Audrey Smith never imagined that while doing yoga she’d endure not one, but two carotid artery dissections in her neck. That led to several strokes and the 43-year-old mother’s most harrowing battle. But she’s grateful for receiving life-saving treatment at Texas Health Presbyterian Hospital Plano, which recently earned national certification as a Comprehensive Stroke Center.
“It was beyond scary,” Smith said. “Within a few hours, I couldn’t say or spell my own name.”
With stroke ending someone’s life once every four minutes in the U.S., it comes as no surprise that it’s the country’s fifth leading cause of death, according to the American Heart Association/American Stroke Association. In Texas, it’s even higher – third among the leading causes of death. And for those who survive, a stroke can cause permanent, debilitating medical issues if they’re not treated quickly and with advanced therapies.
To help reverse this trend, Texas Health Plano has invested in improving how it responds to, cares for and helps patients recover from stroke. Those efforts were recently recognized when Texas Health Plano earned the Det Norske Veritas (DNV) Comprehensive Stroke Center certification, one of the highest certifications that U.S. hospitals can achieve. Texas Health Plano is currently just one of 23 hospitals in Texas to achieve this prestigious recognition, with less than 100 certified centers across the nation.
DNV, an international testing and certification organization, bases its program on rigorous standards outlined by the Brain Attack Coalition and the American Stroke Association. The designation also encompasses the full spectrum of stroke care – education, diagnosis, treatment and rehabilitation – and establishes metrics to evaluate outcomes to improve treatments.
“Comprehensive certification of our stroke program reflects our commitment to a robust neuroscience program aimed at treating stroke and other neurological conditions that afflict people throughout North Texas,” said Christie Parmenter, Texas Health Plano’s Orthopedics & Neurosciences director. “We’re committed to consistently providing quality stroke treatments for patients like Mrs. Smith, both quickly and safely.”
After suffering an arterial dissection in her left and right carotid arteries, Smith battled a stroke at home and two in the hospital. She underwent a four-hour emergency procedure involving a specialized stent called a pipeline embolization device that opens and expands collapsed arteries.
Smith spent five days recovering at Texas Health Plano. She appreciates the rapid diagnosis and treatment she received, along with the support of her husband.
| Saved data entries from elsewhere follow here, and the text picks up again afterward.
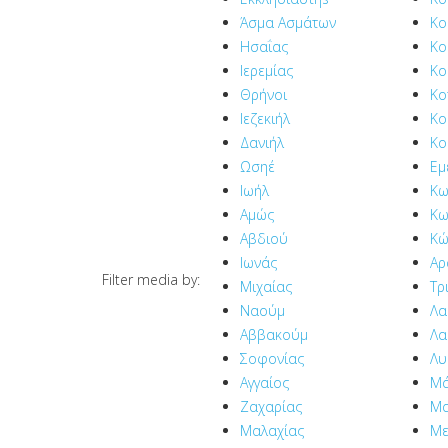
Άσμα Ασμάτων
Κο
Ησαΐας
Κο
Ιερεμίας
Κο
Θρήνοι
Κο
Ιεζεκιήλ
Κο
Δανιήλ
Κο
Ωσηέ
Εμ
Ιωήλ
Κω
Αμώς
Κω
Αβδιού
Κώ
Ιωνάς
Αρ
Filter media by:
Μιχαίας
Τρ
Ναούμ
Λα
Αββακούμ
Λα
Σοφονίας
Λυ
Αγγαίος
Μά
Ζαχαρίας
Μα
Μαλαχίας
Με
“Normally, people just deal with a stroke affecting one side of the brain, but mine damaged both sides,” Smith said. “But thanks to the immediate and compassionate care I received, along with a supportive family, I have all the confidence and resources I need to continue my success story.”
Similar to Smith’s health scare, someone suffers a stroke every 40 seconds, according to the Centers for Disease Control and Prevention. Nearly 800,000 people annually in the U.S. have a stroke.
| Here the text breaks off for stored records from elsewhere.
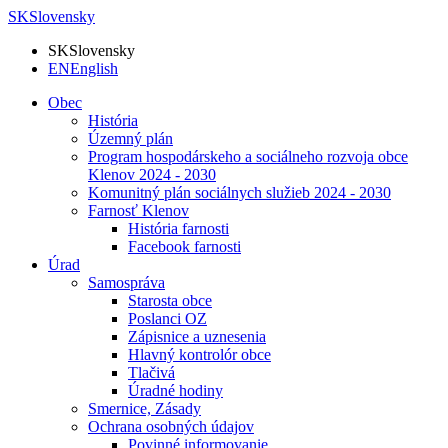
SK
Slovensky
SK
Slovensky
EN
English
Obec
História
Územný plán
Program hospodárskeho a sociálneho rozvoja obce
Klenov 2024 - 2030
Komunitný plán sociálnych služieb 2024 - 2030
Farnosť Klenov
História farnosti
Facebook farnosti
Úrad
Samospráva
Starosta obce
Poslanci OZ
Zápisnice a uznesenia
Hlavný kontrolór obce
Tlačivá
Úradné hodiny
Smernice, Zásady
Ochrana osobných údajov
Povinné informovanie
“Because of the significant impact stroke has on our community, we’ve applied significant resources to make sure we’re ready for even the most serious cases,” said Josh Floren, FACHE, Texas Health Plano president. The hospital’s stroke center includes a multidisciplinary care team comprised of critical care intensivists, neurologists, neuro-interventionalists and neurosurgeons on the medical staff, along with advanced acute care nurse practitioners.
“We want patients and their loved ones to know we’re committed to creating personalized care to help them get back to a productive life as quickly as possible,” Floren added.